На тринадцатой странице крупными буквами написано:

ТАВРИДА. 1822.

Gieb meine Jugend mir zurück[59].

Возможно, что это приступ к «Бахчисарайскому фонтану». На следующей странице опять психологический конспект, но отражающий настроение, противоположное первому конспекту: «Страсти мои утихают, тишина цар. в душе моей, ненависть, раскаяние, все исчезает – любовь, одушевл.».

Программа эта позже претворяется в стихи, оставшиеся неотделанными.

Покойны чувства, ясен ум,
Пью с воздухом любви томленье.
В душе утихло мрачных дум
Однообразное волненье…
Какой-то негой неизвестной,
Какой-то грустью полон я…

Первая, математически точная, строчка три раза возвращается в черновике, дает ключ к нему. Видно, даже магическое слово «Таврида» не сразу вернуло сердцу покой. Промежуточные страницы между конспектами и этим нащупыванием стихотворного выражения для душевной ясности заняты строчками, полными тоски и смятения. Несколько лет спустя Пушкин вырезал из этого стихотворения середину и этот отрывок напечатал без заглавия («Люблю ваш сумрак неизвестный»). Но самые острые, самые жгучие строчки не показал. Между тем самая их недосказанность, то, как отрывисто брошены они на бумагу, полны искренности.
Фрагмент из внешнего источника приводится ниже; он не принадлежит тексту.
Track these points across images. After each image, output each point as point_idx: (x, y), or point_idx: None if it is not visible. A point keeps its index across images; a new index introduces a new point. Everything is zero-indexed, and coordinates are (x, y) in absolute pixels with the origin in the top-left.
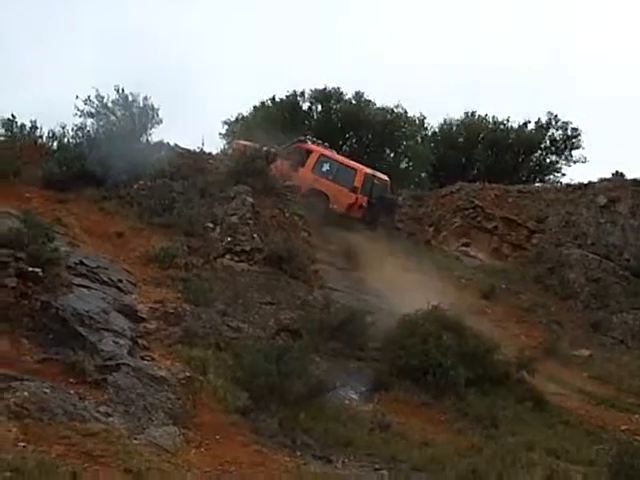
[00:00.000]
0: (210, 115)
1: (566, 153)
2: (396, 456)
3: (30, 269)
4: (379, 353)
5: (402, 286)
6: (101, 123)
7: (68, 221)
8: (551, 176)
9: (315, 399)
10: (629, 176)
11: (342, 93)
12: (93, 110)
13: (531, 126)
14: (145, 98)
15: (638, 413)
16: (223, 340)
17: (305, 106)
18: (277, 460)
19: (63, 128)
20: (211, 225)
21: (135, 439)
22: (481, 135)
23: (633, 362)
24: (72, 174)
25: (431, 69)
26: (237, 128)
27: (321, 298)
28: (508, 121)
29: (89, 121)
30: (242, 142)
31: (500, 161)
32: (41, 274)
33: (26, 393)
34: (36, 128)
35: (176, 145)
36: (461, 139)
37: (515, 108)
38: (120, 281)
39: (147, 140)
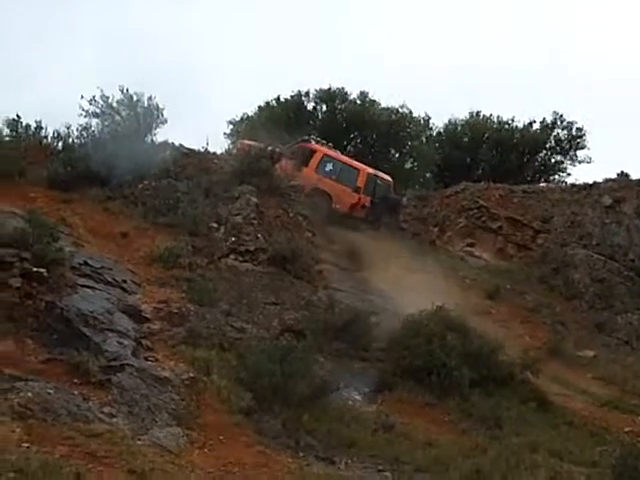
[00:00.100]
0: (215, 115)
1: (571, 153)
2: (400, 457)
3: (35, 269)
4: (383, 353)
5: (406, 286)
6: (106, 123)
7: (73, 221)
8: (556, 176)
9: (319, 400)
10: (634, 176)
11: (347, 93)
12: (98, 110)
13: (536, 126)
14: (150, 98)
15: None
16: (227, 340)
17: (310, 106)
18: (280, 461)
19: (68, 128)
20: (215, 225)
21: (139, 440)
22: (486, 135)
23: (638, 363)
24: (77, 174)
25: (435, 69)
26: (242, 128)
27: (325, 298)
28: (513, 121)
29: (94, 121)
30: (247, 142)
31: (505, 161)
32: (46, 274)
33: (30, 393)
34: (41, 128)
35: (181, 145)
36: (466, 139)
37: (520, 108)
38: (124, 281)
39: (152, 140)
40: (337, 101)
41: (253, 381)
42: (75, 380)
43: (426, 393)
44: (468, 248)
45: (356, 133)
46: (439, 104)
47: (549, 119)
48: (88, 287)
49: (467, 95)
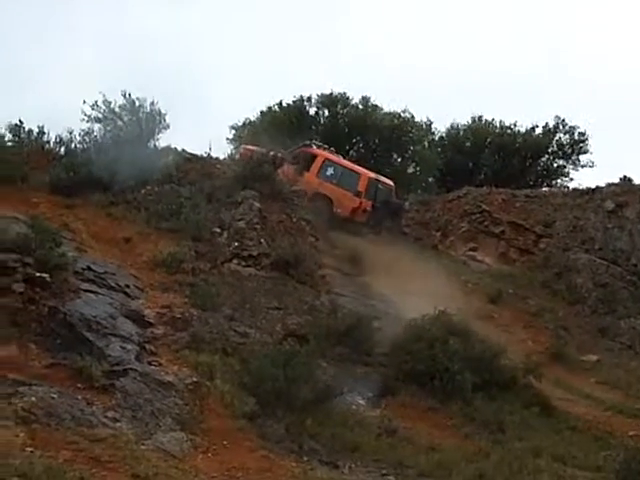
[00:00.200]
0: (217, 120)
1: (573, 158)
2: (403, 461)
3: (38, 274)
4: (386, 358)
5: (409, 291)
6: (108, 128)
7: (75, 226)
8: (558, 181)
9: (322, 404)
10: (637, 181)
11: (349, 98)
12: (100, 115)
13: (538, 130)
14: (152, 103)
15: None
16: (230, 345)
17: (312, 111)
18: (284, 466)
19: (70, 133)
20: (218, 230)
21: (142, 444)
22: (488, 140)
23: None
24: (79, 179)
25: (437, 74)
26: (244, 133)
27: (328, 303)
28: (515, 125)
29: (96, 126)
30: (249, 147)
31: (507, 166)
32: (49, 279)
33: (34, 398)
34: (43, 133)
35: (183, 150)
36: (468, 144)
37: (522, 112)
38: (127, 286)
39: (154, 145)
40: (339, 106)
41: (256, 386)
42: (79, 385)
43: (429, 397)
44: (470, 252)
45: (358, 138)
46: (441, 109)
47: (551, 124)
48: (91, 292)
49: (469, 99)
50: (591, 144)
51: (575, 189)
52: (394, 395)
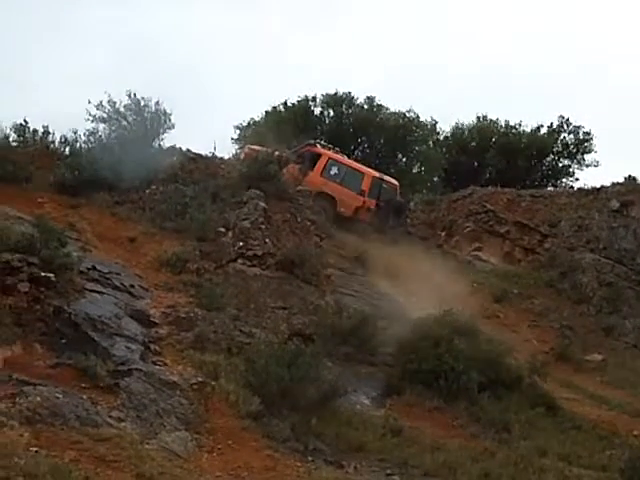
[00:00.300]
0: (222, 119)
1: (578, 157)
2: (408, 461)
3: (43, 274)
4: (391, 358)
5: (414, 290)
6: (113, 128)
7: (80, 226)
8: (563, 180)
9: (327, 404)
10: None
11: (353, 98)
12: (105, 115)
13: (543, 130)
14: (157, 103)
15: None
16: (235, 345)
17: (317, 111)
18: (289, 465)
19: (75, 133)
20: (223, 230)
21: (147, 444)
22: (493, 139)
23: None
24: (84, 179)
25: (442, 73)
26: (249, 133)
27: (333, 303)
28: (520, 125)
29: (101, 126)
30: (253, 147)
31: (512, 165)
32: (54, 279)
33: (38, 398)
34: (48, 133)
35: (188, 150)
36: (473, 143)
37: (527, 112)
38: (132, 286)
39: (159, 145)
40: (344, 106)
41: (261, 385)
42: (83, 384)
43: (434, 397)
44: (475, 252)
45: (363, 138)
46: (446, 108)
47: (556, 123)
48: (96, 292)
49: (474, 99)
50: (596, 143)
51: (580, 189)
52: (399, 395)
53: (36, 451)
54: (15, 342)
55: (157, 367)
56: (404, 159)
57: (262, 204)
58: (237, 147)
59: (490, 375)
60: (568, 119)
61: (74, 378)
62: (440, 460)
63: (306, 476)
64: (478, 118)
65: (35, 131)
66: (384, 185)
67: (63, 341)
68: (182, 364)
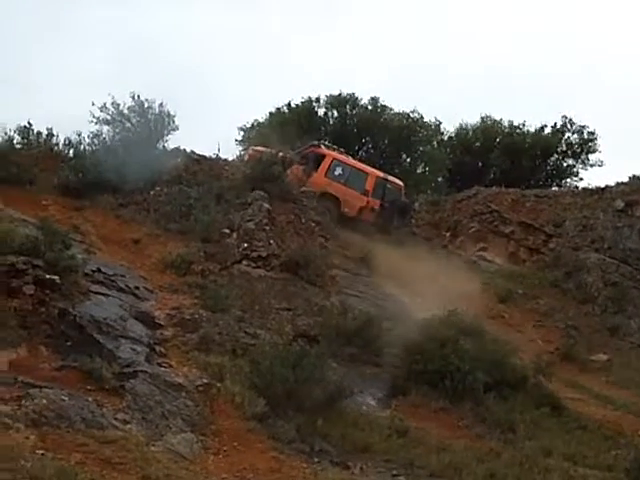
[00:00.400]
0: (226, 121)
1: (583, 157)
2: (414, 462)
3: (47, 276)
4: (396, 358)
5: (419, 291)
6: (117, 130)
7: (85, 228)
8: (568, 180)
9: (333, 405)
10: None
11: (357, 98)
12: (109, 117)
13: (547, 130)
14: (161, 105)
15: None
16: (240, 346)
17: (321, 112)
18: (295, 466)
19: (79, 135)
20: (227, 231)
21: (153, 446)
22: (497, 139)
23: None
24: (88, 181)
25: (446, 74)
26: (253, 134)
27: (338, 304)
28: (524, 125)
29: (105, 128)
30: (257, 149)
31: (516, 165)
32: (58, 281)
33: (44, 401)
34: (52, 135)
35: (192, 151)
36: (477, 144)
37: (531, 112)
38: (137, 288)
39: (163, 147)
40: (348, 107)
41: (267, 387)
42: (89, 387)
43: (440, 398)
44: (480, 252)
45: (367, 138)
46: (450, 109)
47: (559, 123)
48: (101, 294)
49: (478, 100)
50: (600, 143)
51: (584, 188)
52: (405, 395)
53: (42, 454)
54: (20, 345)
55: (162, 369)
56: (408, 159)
57: (266, 205)
58: (241, 148)
59: (495, 375)
60: (572, 119)
61: (79, 380)
62: (446, 461)
63: (312, 477)
64: (482, 118)
65: (39, 133)
66: (388, 185)
67: (68, 343)
68: (187, 366)
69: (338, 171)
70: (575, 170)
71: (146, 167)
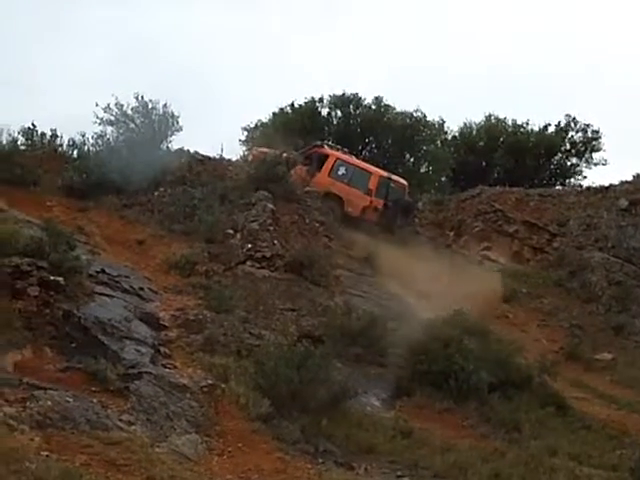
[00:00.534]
0: (229, 121)
1: (586, 156)
2: (419, 462)
3: (52, 278)
4: (401, 359)
5: (423, 291)
6: (121, 131)
7: (89, 229)
8: (572, 179)
9: (337, 406)
10: None
11: (361, 98)
12: (113, 118)
13: (551, 129)
14: (165, 105)
15: None
16: (244, 347)
17: (324, 112)
18: (299, 467)
19: (83, 136)
20: (231, 232)
21: (157, 447)
22: (501, 139)
23: None
24: (92, 182)
25: (449, 73)
26: (256, 134)
27: (342, 304)
28: (528, 124)
29: (109, 129)
30: (260, 149)
31: (520, 165)
32: (63, 283)
33: (49, 402)
34: (56, 137)
35: (196, 152)
36: (481, 143)
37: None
38: (141, 289)
39: (167, 147)
40: (352, 106)
41: (271, 387)
42: (93, 388)
43: (444, 398)
44: (484, 252)
45: (371, 138)
46: (454, 108)
47: (563, 122)
48: (105, 295)
49: (482, 98)
50: (604, 142)
51: (588, 187)
52: (409, 396)
53: (47, 455)
54: (25, 346)
55: (167, 370)
56: (412, 159)
57: (270, 206)
58: (245, 149)
59: (500, 375)
60: (575, 118)
61: (84, 382)
62: (450, 461)
63: (316, 478)
64: (486, 117)
65: (43, 134)
66: (392, 185)
67: (73, 345)
68: (192, 367)
69: (341, 171)
70: (579, 169)
71: (150, 168)
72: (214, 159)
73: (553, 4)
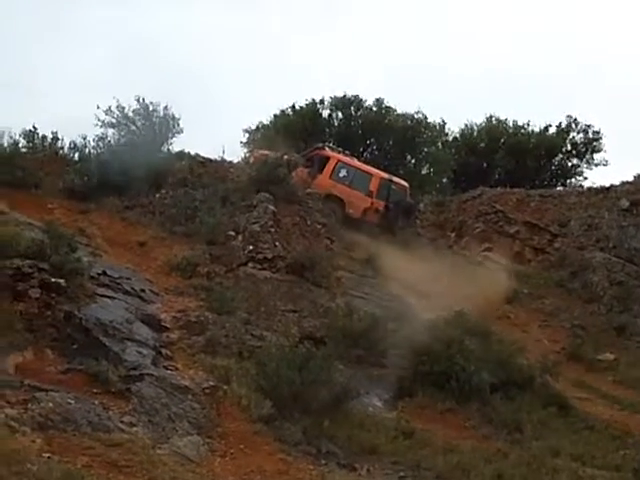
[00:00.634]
0: (231, 123)
1: (587, 156)
2: (421, 463)
3: (53, 280)
4: (402, 360)
5: (424, 292)
6: (122, 133)
7: (90, 231)
8: (573, 180)
9: (339, 407)
10: None
11: (362, 100)
12: (114, 120)
13: (552, 130)
14: (166, 107)
15: None
16: (246, 349)
17: (325, 114)
18: (302, 469)
19: (84, 139)
20: (233, 233)
21: (159, 449)
22: (502, 140)
23: None
24: (93, 184)
25: (450, 74)
26: (258, 136)
27: (344, 305)
28: (529, 125)
29: (110, 131)
30: (262, 152)
31: (521, 165)
32: (64, 284)
33: (50, 404)
34: (57, 139)
35: (197, 154)
36: (482, 144)
37: (528, 112)
38: (143, 291)
39: (168, 149)
40: (353, 108)
41: (273, 389)
42: (95, 390)
43: (446, 399)
44: (485, 253)
45: (372, 140)
46: (455, 109)
47: (564, 123)
48: (107, 297)
49: (483, 100)
50: (605, 142)
51: (589, 188)
52: (411, 397)
53: (48, 457)
54: (26, 348)
55: (168, 372)
56: (413, 160)
57: (272, 207)
58: (246, 151)
59: (502, 376)
60: (576, 118)
61: (85, 383)
62: (453, 462)
63: (319, 479)
64: (487, 119)
65: (44, 137)
66: (393, 186)
67: (74, 346)
68: (193, 368)
69: (343, 173)
70: (580, 170)
71: (151, 170)
72: (215, 161)
73: (553, 4)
Ты сердцу непонятный мрак,
Приют отчаянья слепого,
Ничтожество! Пустой призрак (печальный мрак),
Не алчу твоего покрова.
Веселье жизни разлюбя,
Щастливых дней не знав от века,
Душой не верую в тебя
Ты чуждо мыслям человека…
Тебя страшится гордый ум…
(Ты ужасаешь дерзкий ум…).

Так словами ограждается он от страха небытия, ничтожества, смерти. Он отгоняет от себя непонятный мрак, хочет донести земные воспоминания до берегов печальной Леты.